Numerous countries have tried all sorts of policies to promote and support innovation through national innovation systems, accelerators, and incubators.

But they have failed to attract and lock major projects due to legislations failing to follow the pace of dynamic and fast moving technologies. The idea behind the RSL has been exactly to create an innovative regulatory framework.

It balances risks and prospects and takes an opportunity based approach rather than a permission based one to be able to capture innovative projects. From Day 1, the RSL has been a game-changer in terms of attracting investment.

As a tiny piece of law, the RSL has completely incentivized innovation in the Mauritius investment landscape. Although Sandboxes have cropped up in almost every jurisdictions worldwide, ours is unique in the sense that it caters for all types of projects in all sectors of activity, and not only in Fintech.

For unlearned opponents to innovation, the RSL is a dangerous tool that captures all projects with high risks. In reality, the RSL is a tool that provides Mauritius with an agile way of creating tailor-made legislations for unforeseen innovative projects.

It sets the right safeguards and monitoring requirements to ensure the protection of the consumers and sovereign reputation of the country. The RSL, in fact, is a potent solution to position Mauritius as a regional innovation hub.

As Africa’s middle class population booms, demand for insurance, banking and communication will increase drastically.
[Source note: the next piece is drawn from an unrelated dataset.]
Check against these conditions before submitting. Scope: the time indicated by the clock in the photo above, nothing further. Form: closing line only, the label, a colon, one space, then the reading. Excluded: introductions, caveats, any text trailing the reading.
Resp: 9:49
Africa stands out with lack of supportive regulatory capability.

Mauritius stands a unique chance to leverage on its political stability, strong financial sector and numerous DTA and IPPA to become the techno-service provider to the continent.

The aim and vision is good but implementation may not have been that simple. The RSL has to date already unlocked a number of projects and intrinsically improved niche sectors.
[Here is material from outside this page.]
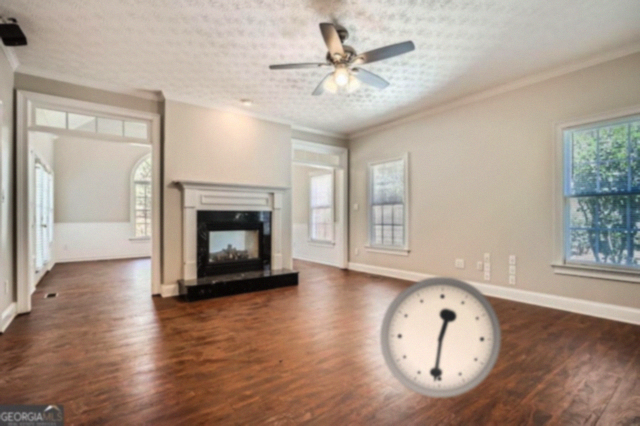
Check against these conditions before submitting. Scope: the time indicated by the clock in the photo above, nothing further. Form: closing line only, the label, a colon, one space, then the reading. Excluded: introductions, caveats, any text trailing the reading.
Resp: 12:31
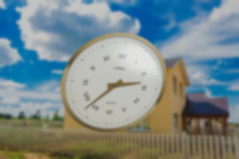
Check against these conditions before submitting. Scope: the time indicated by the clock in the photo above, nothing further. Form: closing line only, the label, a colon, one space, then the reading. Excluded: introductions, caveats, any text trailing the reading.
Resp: 2:37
The first issued RSL related to the structuring of a peer to peer crowdlending project. This project incentivizes and mops use of dormant capital into productive projects at the choice of lenders.
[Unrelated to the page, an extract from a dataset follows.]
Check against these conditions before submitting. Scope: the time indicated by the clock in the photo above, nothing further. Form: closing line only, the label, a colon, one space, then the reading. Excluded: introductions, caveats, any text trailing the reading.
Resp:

It offers opportunity for Mauritius to lead in micro financing onto the African Continent and the spurring of Mauritian technology providers in crowdlending.

This project will also support the small and medium-sized enterprises backbone. It will facilitate access to finance and improve visibility of the projects. The Mauritian RSL, as I have said, is also reflective of our unique identity, and embraces diversity.

New opportunities in the life sciences sector have been unlocked, including the manufacturing of patient specific autoregenic cells that can be used to effectively support delicate surgery for such issues like tetraplegia and quadriplegia.

Today, the Board of Investment (BoI) has reached a new milestone as it has ratified two new projects linked to the facilitation of financing of key innovative applications through sale of membership tokens.

The first is a Blockchain-Backed Loan Platform, facilitating loans collateralized by bitcoin or any other reputed cryptocurrencies. the second is a blockchain backed digital identity wallet. The task that is being accomplished is monumental.

As the BOI structured the RSL, the organization adopted a new approach to projects where it plays the role of a technical project or sector designer as well as a facilitator working in close collaboration with the Board to achieve its objectives.

Indeed, the RSL requires everyone involved to play a strong lead in assessing new trends, understand the intrinsic technologies, propose amendments to project proposals and draft tailor-made rules and regulations on clear understanding on all the aspects of the project.

Through this built synergy, we can today move into new fields and even dream of one day becoming the pioneer and the most robust regional crypto FDI receiver and provider. The worst thing that we could have done is to maintain the status quo and simmer in averageness.